Gather every line from the rows below that contains the word "chart". Case matters.

* Records for processing *
* * * * * * * * *
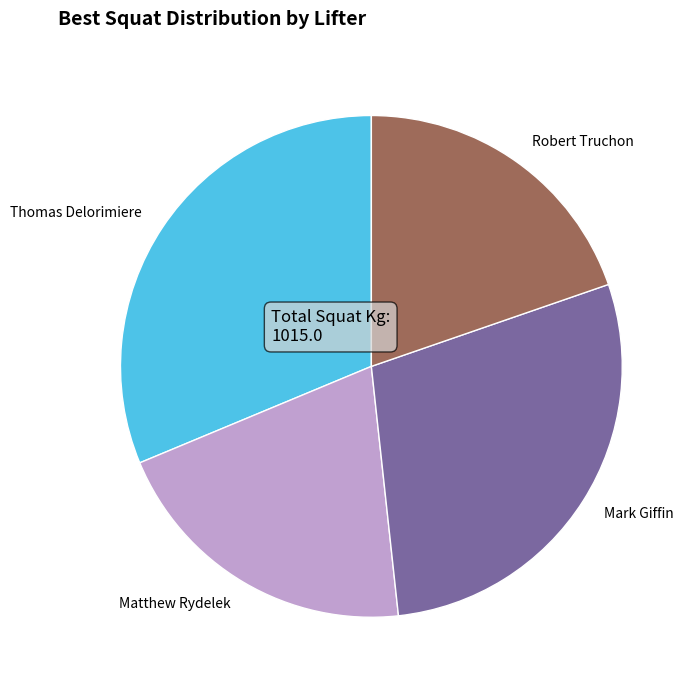

Does Mark Giffin account for over 50% of the chart?

No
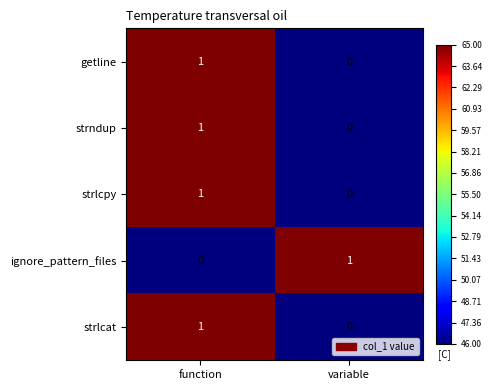

Count the number of categories in the chart.

2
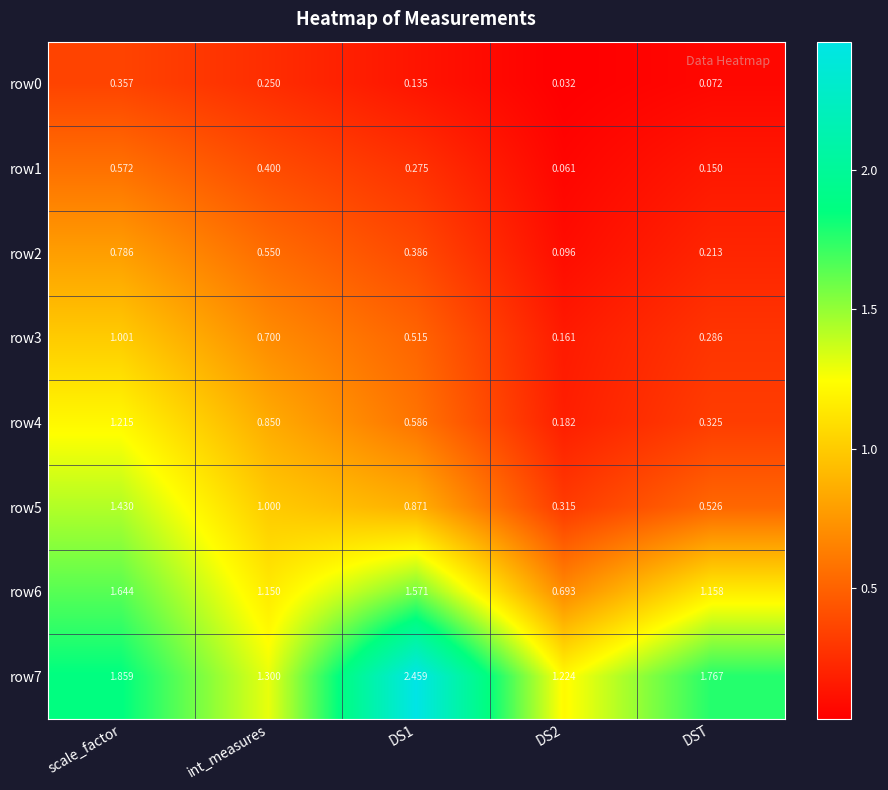

Count the number of data series in this chart.

8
* * * * * * * * *
* Task output *
Does Mark Giffin account for over 50% of the chart?
Count the number of categories in the chart.
Count the number of data series in this chart.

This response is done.